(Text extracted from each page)

--- START ---

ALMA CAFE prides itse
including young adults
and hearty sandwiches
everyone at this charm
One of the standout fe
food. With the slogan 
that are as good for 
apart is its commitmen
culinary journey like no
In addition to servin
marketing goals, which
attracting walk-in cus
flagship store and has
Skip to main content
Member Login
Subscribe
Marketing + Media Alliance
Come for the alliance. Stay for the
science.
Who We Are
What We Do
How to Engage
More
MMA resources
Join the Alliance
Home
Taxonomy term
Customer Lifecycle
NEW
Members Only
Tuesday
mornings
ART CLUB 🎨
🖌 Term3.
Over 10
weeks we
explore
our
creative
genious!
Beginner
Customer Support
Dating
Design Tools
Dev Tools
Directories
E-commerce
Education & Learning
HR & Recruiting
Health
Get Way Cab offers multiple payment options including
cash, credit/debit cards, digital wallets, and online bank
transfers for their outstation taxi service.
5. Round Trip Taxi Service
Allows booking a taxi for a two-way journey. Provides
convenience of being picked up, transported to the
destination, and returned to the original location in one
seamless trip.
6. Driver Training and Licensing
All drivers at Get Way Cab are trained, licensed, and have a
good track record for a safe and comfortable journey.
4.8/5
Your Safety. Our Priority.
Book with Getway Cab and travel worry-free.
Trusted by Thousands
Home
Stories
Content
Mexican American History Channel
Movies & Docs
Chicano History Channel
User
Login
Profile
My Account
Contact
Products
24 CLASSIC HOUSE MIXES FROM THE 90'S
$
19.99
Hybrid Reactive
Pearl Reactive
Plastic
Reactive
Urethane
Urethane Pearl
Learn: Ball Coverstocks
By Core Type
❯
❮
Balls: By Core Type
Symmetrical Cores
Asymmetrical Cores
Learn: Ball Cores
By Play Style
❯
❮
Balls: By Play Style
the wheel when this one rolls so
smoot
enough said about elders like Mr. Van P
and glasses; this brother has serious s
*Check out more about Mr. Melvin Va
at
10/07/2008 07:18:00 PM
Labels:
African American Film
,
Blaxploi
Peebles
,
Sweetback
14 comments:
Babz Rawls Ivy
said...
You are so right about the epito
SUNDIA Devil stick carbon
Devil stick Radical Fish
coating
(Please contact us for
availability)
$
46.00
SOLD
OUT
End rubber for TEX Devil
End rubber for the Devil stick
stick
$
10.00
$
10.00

--- END ---

WHAT THE EXERCISE ASKS
Reproduce every line of the material above word for word, in the same order.

RESULT OF THIS EXERCISE
ALMA CAFE prides itse
including young adults
and hearty sandwiches
everyone at this charm
One of the standout fe
food. With the slogan 
that are as good for 
apart is its commitmen
culinary journey like no
In addition to servin
marketing goals, which
attracting walk-in cus
flagship store and has
Skip to main content
Member Login
Subscribe
Marketing + Media Alliance
Come for the alliance. Stay for the
science.
Who We Are
What We Do
How to Engage
More
MMA resources
Join the Alliance
Home
Taxonomy term
Customer Lifecycle
NEW
Members Only
Tuesday
mornings
ART CLUB 🎨
🖌 Term3.
Over 10
weeks we
explore
our
creative
genious!
Beginner
Customer Support
Dating
Design Tools
Dev Tools
Directories
E-commerce
Education & Learning
HR & Recruiting
Health
Get Way Cab offers multiple payment options including
cash, credit/debit cards, digital wallets, and online bank
transfers for their outstation taxi service.
5. Round Trip Taxi Service
Allows booking a taxi for a two-way journey. Provides
convenience of being picked up, transported to the
destination, and returned to the original location in one
seamless trip.
6. Driver Training and Licensing
All drivers at Get Way Cab are trained, licensed, and have a
good track record for a safe and comfortable journey.
4.8/5
Your Safety. Our Priority.
Book with Getway Cab and travel worry-free.
Trusted by Thousands
Home
Stories
Content
Mexican American History Channel
Movies & Docs
Chicano History Channel
User
Login
Profile
My Account
Contact
Products
24 CLASSIC HOUSE MIXES FROM THE 90'S
$
19.99
Hybrid Reactive
Pearl Reactive
Plastic
Reactive
Urethane
Urethane Pearl
Learn: Ball Coverstocks
By Core Type
❯
❮
Balls: By Core Type
Symmetrical Cores
Asymmetrical Cores
Learn: Ball Cores
By Play Style
❯
❮
Balls: By Play Style
the wheel when this one rolls so
smoot
enough said about elders like Mr. Van P
and glasses; this brother has serious s
*Check out more about Mr. Melvin Va
at
10/07/2008 07:18:00 PM
Labels:
African American Film
,
Blaxploi
Peebles
,
Sweetback
14 comments:
Babz Rawls Ivy
said...
You are so right about the epito
SUNDIA Devil stick carbon
Devil stick Radical Fish
coating
(Please contact us for
availability)
$
46.00
SOLD
OUT
End rubber for TEX Devil
End rubber for the Devil stick
stick
$
10.00
$
10.00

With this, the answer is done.